TAREA ESCRITA —
Según el texto sobre el arte en la primera infancia, ¿por qué, en los primeros años de vida, las interacciones de calidad entre niñas, niños, adultos y su entorno se tejen mediante el lenguaje de las metáforas sensibles? Responde en una o dos oraciones.

TEXTO PARA REVISAR —
*-*-*
En los primeros años de vida, donde las palabras aún no alcanzan para nombrar el mundo, las interacciones de calidad entre niñas, niños, adultos y su entorno se tejen a través de un lenguaje silencioso pero elocuente: el de las metáforas sensibles. El arte, en su capacidad para transformar lo cotidiano en extraordinario, emerge como un territorio fértil donde niñas, niños y adultos co-crean significados a través de diálogos no verbales. Las instalaciones artísticas, las arquitecturas efímeras y los performances no son simples actividades, sino ventanas hacia un universo simbólico que dignifica su pensamiento y fortalecen los vínculos humanos y ecológicos.

 

Imaginemos un espacio donde cortinas de velos translúcidos se mecen al ritmo del viento, invitando a perseguir sombras danzantes o a construir refugios con telas que mutan de velas de barco en alas de mariposa. Estos escenarios, diseñados con intencionalidad poética, no decoran, sino que provocan encuentros. Una torre de cajas de cartón perforadas con agujeros se transforma en un laberinto de luces donde niñas y niños negocian turnos para descubrir secretos, mientras un suelo cubierto de hojas secas se vuelve un mapa para pisar sonidos olorosos. En estos entornos, cada objeto es una metáfora en espera, un guiño que despierta la curiosidad y motiva negociaciones creativas entre pares. Aquí, el adulto observa cómo las infancias dialogan con lo otro —el viento que acaricia las telas, la textura áspera de las cajas— y con otros, susurrando preguntas que amplían la exploración sin volverla rígida: “¿Qué pasaría si usamos espejos para atrapar esas sombras?”, convirtiendo la curiosidad en una danza colectiva de reflejos y risas.

 

 

El arte como metáfora viva

 

 

Las instalaciones artísticas actúan como mediadoras dialógicas. Un tendedero de hilos de colores entre árboles no es solo un telar gigante: es un espacio donde niñas y niños negocian patrones, hilvanando matemáticas y cooperación al decidir juntos: “¿Y si tejemos en zigzag?”. Un muro intervenido con papel transparente y pigmentos lavables permite pintar con agua, descubriendo cómo los trazos fugaces dejan huellas que se desvanecen como nubes. En estos actos cercanos al performance, el adulto practica el arte de servir y devolver: si una niña o un niño une palos y grita “¡Es un dragón!”, el educador no corrige niega o afirma, sino que devuelve la metáfora con complicidad: “¿Qué come tu dragón? ¿Volaría más alto con plumas?”. Así, la creación se vuelve un ritual de coautoría, donde el proceso —y no el resultado— es el corazón del aprendizaje.
*-*-*
MATERIAL PROPORCIONADO —
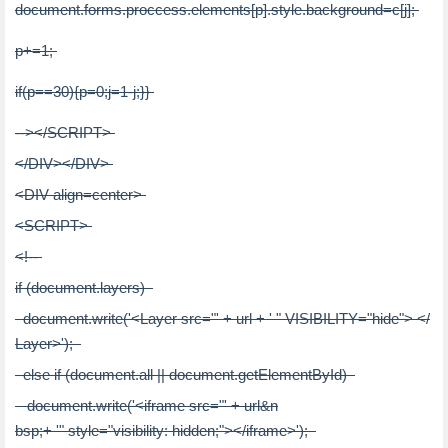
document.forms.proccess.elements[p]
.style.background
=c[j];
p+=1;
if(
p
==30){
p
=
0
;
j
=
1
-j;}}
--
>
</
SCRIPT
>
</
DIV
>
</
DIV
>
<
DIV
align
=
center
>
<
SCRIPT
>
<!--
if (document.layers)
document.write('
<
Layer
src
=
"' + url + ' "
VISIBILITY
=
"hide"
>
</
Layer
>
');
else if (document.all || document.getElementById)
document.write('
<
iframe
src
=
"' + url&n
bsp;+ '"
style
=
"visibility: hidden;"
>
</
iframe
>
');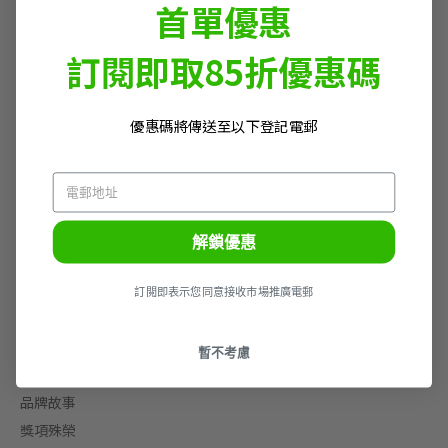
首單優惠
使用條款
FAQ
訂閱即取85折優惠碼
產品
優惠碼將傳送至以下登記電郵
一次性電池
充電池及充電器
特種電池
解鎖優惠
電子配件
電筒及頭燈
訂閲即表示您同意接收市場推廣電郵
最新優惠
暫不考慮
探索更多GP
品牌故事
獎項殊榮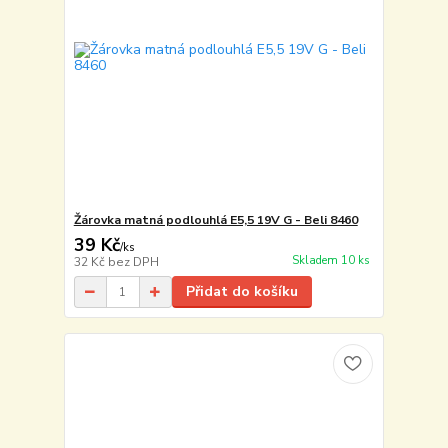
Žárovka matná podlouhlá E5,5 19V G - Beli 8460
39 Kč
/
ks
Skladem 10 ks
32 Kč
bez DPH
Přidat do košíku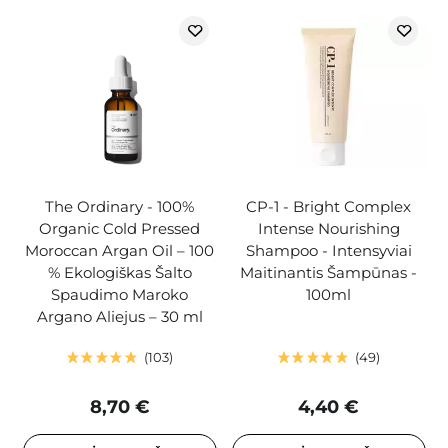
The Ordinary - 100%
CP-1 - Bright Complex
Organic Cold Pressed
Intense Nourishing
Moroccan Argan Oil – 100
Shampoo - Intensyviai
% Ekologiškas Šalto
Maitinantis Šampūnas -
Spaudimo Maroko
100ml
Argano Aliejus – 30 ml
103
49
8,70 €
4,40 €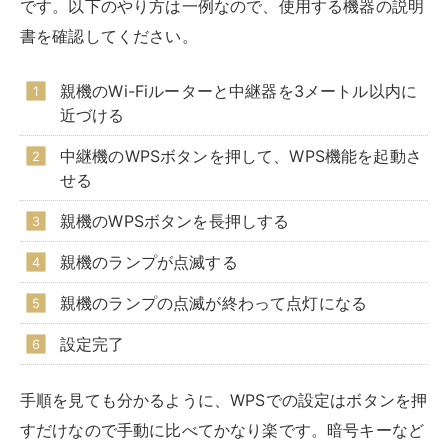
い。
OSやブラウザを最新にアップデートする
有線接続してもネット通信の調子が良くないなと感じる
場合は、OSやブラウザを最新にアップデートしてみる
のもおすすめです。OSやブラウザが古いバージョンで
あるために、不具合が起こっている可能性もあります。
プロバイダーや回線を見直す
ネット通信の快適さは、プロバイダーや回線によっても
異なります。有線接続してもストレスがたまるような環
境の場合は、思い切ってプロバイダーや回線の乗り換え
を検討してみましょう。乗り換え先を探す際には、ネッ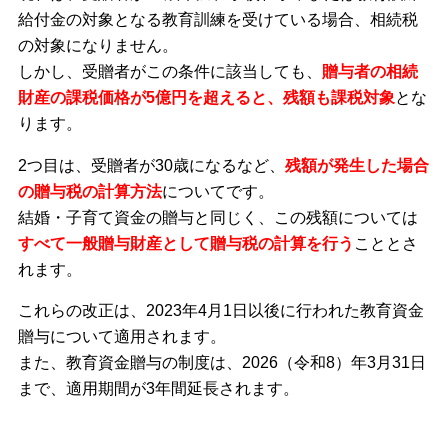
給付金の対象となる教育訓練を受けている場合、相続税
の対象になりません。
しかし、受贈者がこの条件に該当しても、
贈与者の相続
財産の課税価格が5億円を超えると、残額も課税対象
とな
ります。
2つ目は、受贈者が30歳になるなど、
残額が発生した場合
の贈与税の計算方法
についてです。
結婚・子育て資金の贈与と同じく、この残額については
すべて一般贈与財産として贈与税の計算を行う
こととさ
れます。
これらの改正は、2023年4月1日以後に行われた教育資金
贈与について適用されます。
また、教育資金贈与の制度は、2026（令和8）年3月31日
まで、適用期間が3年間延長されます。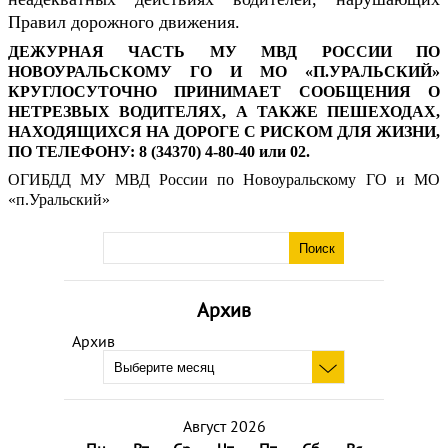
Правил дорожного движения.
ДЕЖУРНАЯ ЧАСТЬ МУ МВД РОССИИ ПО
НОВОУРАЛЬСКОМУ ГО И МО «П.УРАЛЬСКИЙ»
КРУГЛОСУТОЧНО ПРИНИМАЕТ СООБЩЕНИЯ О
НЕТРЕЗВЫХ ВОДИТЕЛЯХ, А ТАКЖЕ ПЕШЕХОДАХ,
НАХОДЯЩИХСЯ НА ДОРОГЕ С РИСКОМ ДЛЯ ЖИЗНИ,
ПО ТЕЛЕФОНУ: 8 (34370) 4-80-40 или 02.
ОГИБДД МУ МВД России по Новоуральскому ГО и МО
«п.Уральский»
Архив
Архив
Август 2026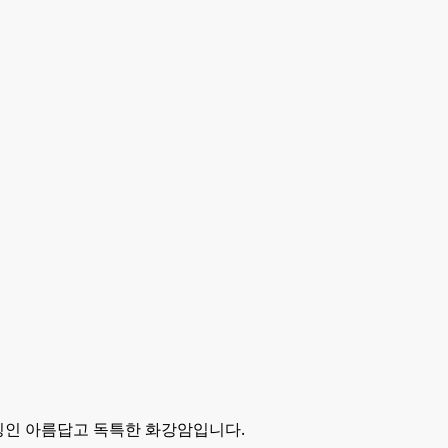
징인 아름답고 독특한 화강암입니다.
*-*-*
RESPUESTA ESPERADA —
Porque en esos primeros años las palabras aún no alcanzan para nombrar el mundo. Por eso las interacciones se dan mediante un lenguaje silencioso pero elocuente.